From the entries that follow, copy every line with the word "Urinary".

### Source data
══════════════════════════════

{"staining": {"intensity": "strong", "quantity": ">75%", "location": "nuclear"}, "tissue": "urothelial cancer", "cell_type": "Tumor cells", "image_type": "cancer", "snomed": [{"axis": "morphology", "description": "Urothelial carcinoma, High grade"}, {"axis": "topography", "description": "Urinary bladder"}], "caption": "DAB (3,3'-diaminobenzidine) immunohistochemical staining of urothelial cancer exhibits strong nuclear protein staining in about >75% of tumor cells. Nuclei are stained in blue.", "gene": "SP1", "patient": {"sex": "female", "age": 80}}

══════════════════════════════

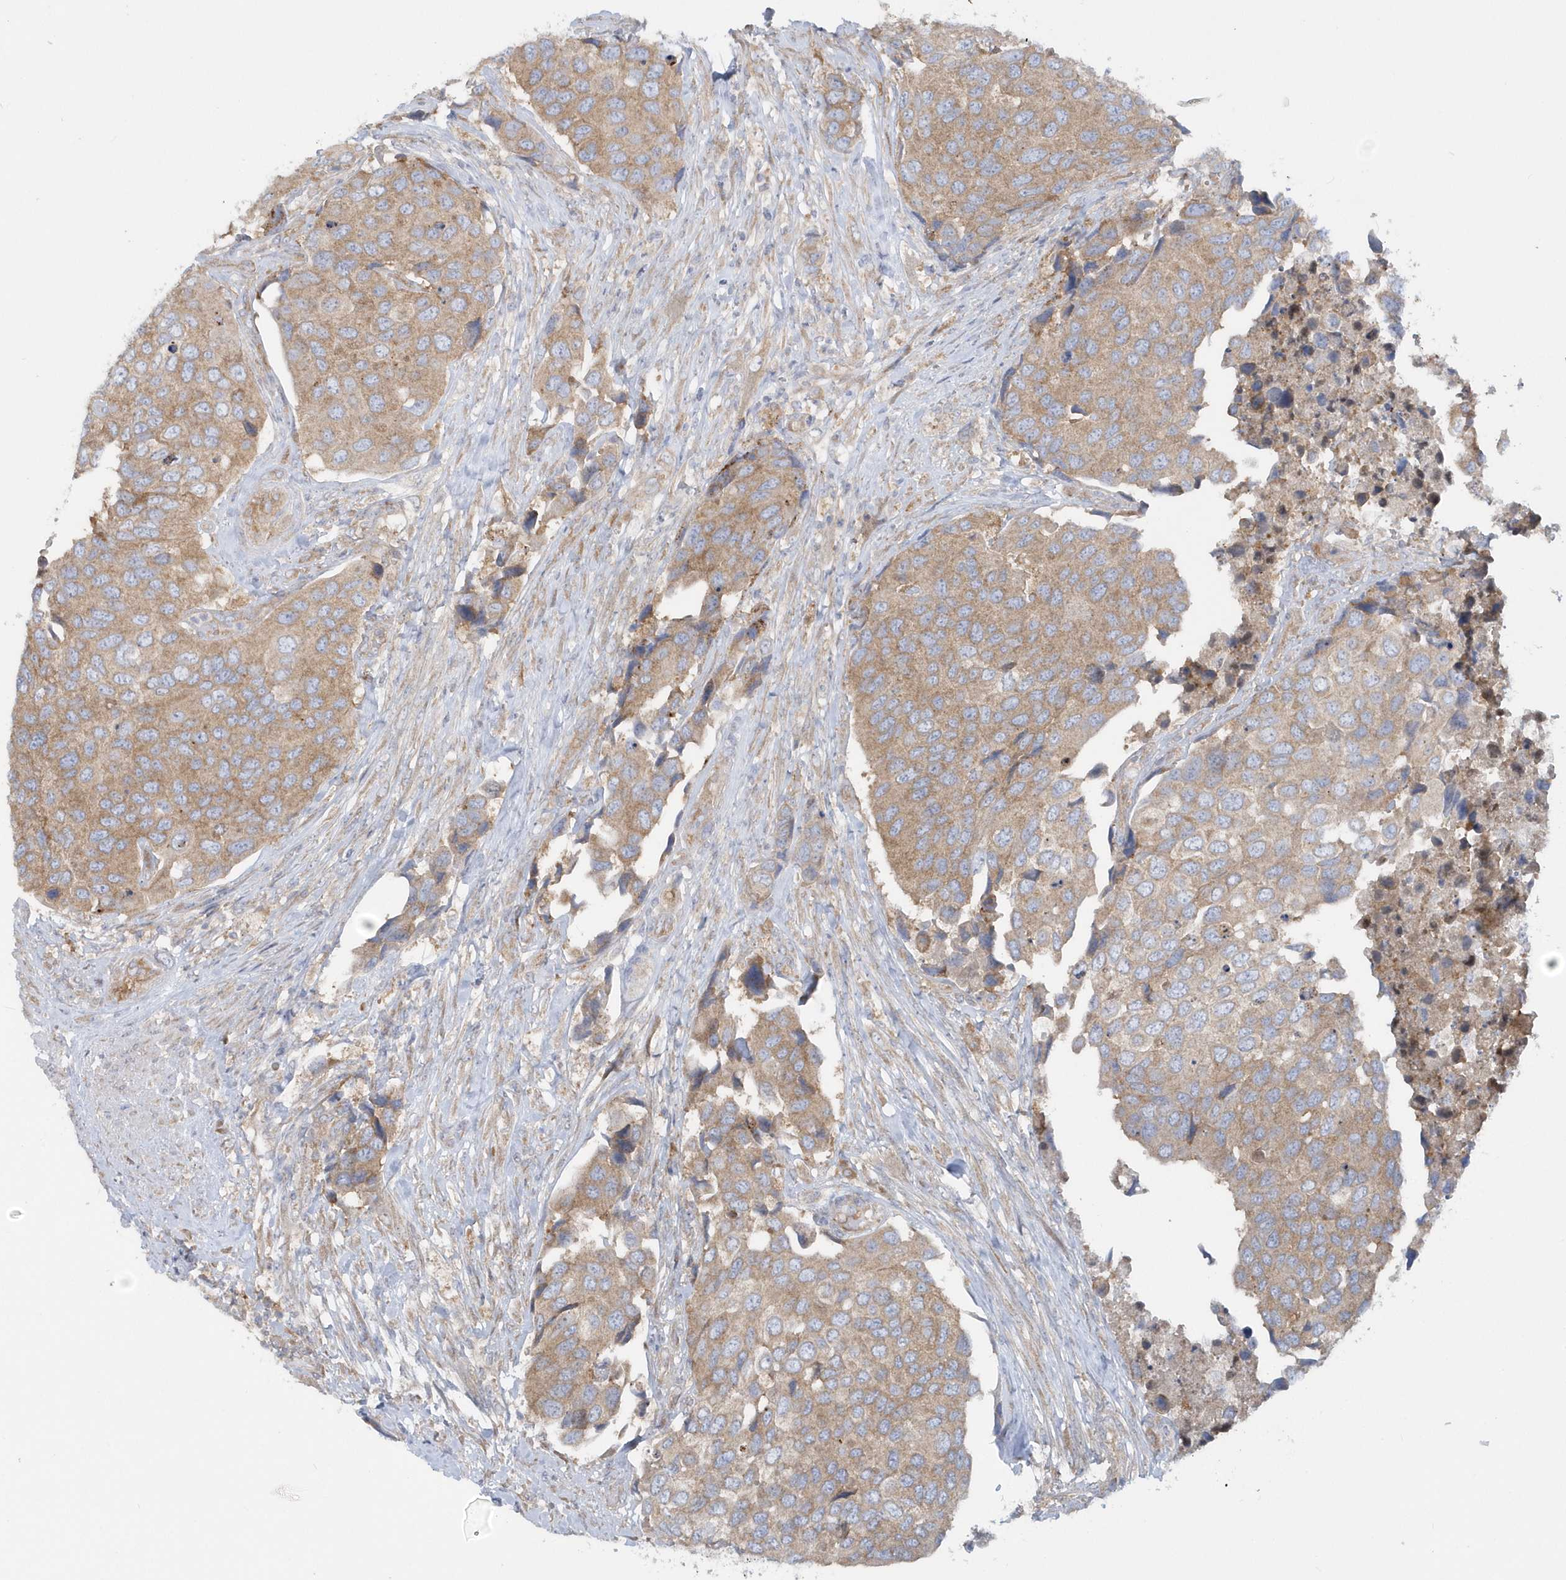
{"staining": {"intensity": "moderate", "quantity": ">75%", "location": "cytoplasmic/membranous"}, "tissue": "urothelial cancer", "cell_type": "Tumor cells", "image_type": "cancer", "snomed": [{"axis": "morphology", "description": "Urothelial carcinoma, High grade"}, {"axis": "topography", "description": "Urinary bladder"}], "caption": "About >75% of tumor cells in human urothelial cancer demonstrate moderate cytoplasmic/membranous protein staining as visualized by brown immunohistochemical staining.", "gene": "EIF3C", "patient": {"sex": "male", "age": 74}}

══════════════════════════════

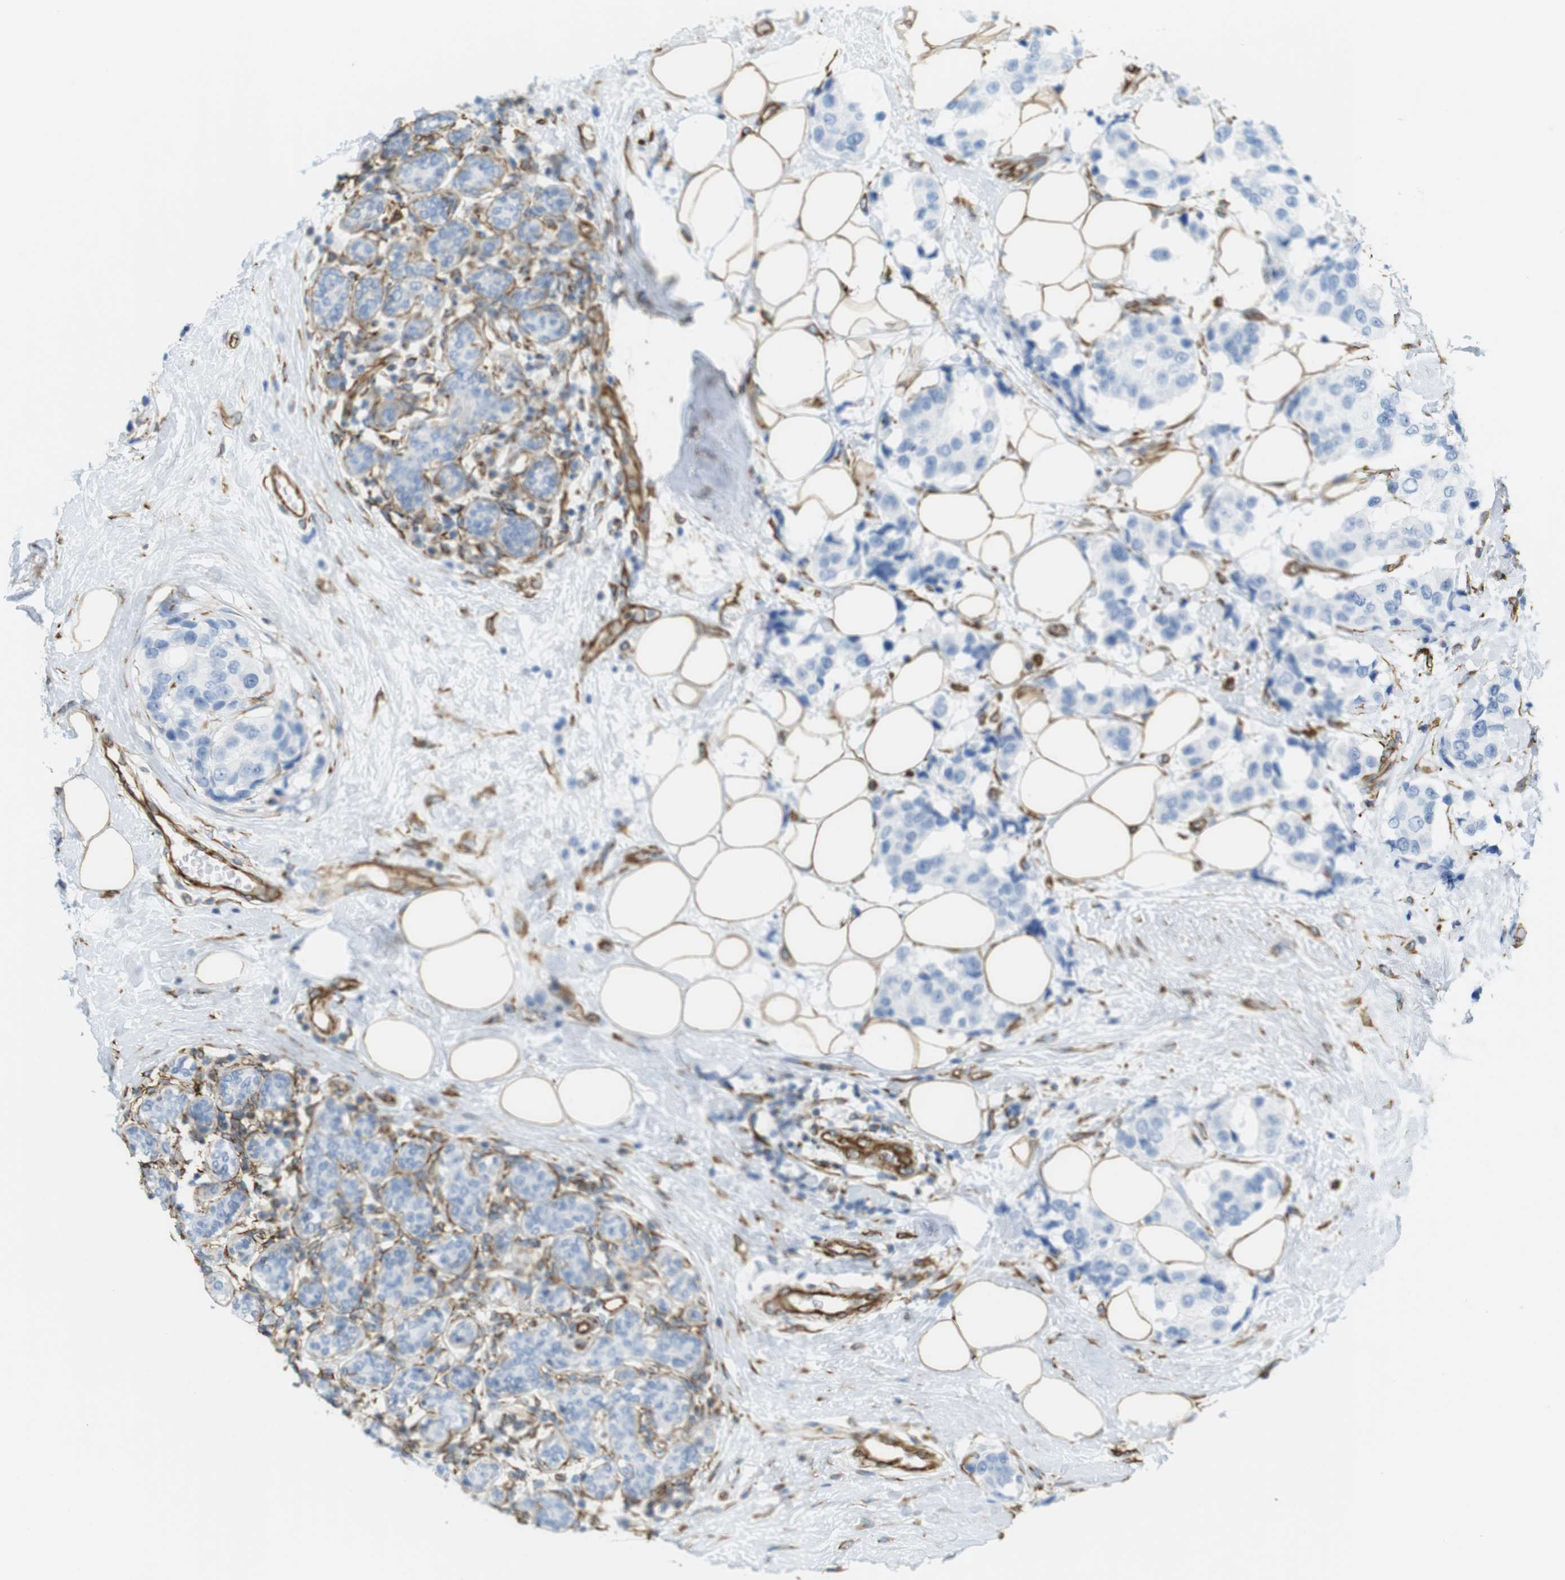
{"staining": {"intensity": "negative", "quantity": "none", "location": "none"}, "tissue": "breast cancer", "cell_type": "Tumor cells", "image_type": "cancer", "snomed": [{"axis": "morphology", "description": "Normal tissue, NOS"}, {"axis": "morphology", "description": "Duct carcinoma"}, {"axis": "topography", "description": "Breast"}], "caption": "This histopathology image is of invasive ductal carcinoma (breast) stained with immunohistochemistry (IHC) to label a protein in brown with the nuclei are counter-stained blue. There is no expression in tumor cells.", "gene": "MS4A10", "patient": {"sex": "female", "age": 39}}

══════════════════════════════

### Solution to this task
{"staining": {"intensity": "strong", "quantity": ">75%", "location": "nuclear"}, "tissue": "urothelial cancer", "cell_type": "Tumor cells", "image_type": "cancer", "snomed": [{"axis": "morphology", "description": "Urothelial carcinoma, High grade"}, {"axis": "topography", "description": "Urinary bladder"}], "caption": "DAB (3,3'-diaminobenzidine) immunohistochemical staining of urothelial cancer exhibits strong nuclear protein staining in about >75% of tumor cells. Nuclei are stained in blue.", "gene": "SP1", "patient": {"sex": "female", "age": 80}}
{"staining": {"intensity": "moderate", "quantity": ">75%", "location": "cytoplasmic/membranous"}, "tissue": "urothelial cancer", "cell_type": "Tumor cells", "image_type": "cancer", "snomed": [{"axis": "morphology", "description": "Urothelial carcinoma, High grade"}, {"axis": "topography", "description": "Urinary bladder"}], "caption": "About >75% of tumor cells in human urothelial cancer demonstrate moderate cytoplasmic/membranous protein staining as visualized by brown immunohistochemical staining.", "gene": "EIF3C", "patient": {"sex": "male", "age": 74}}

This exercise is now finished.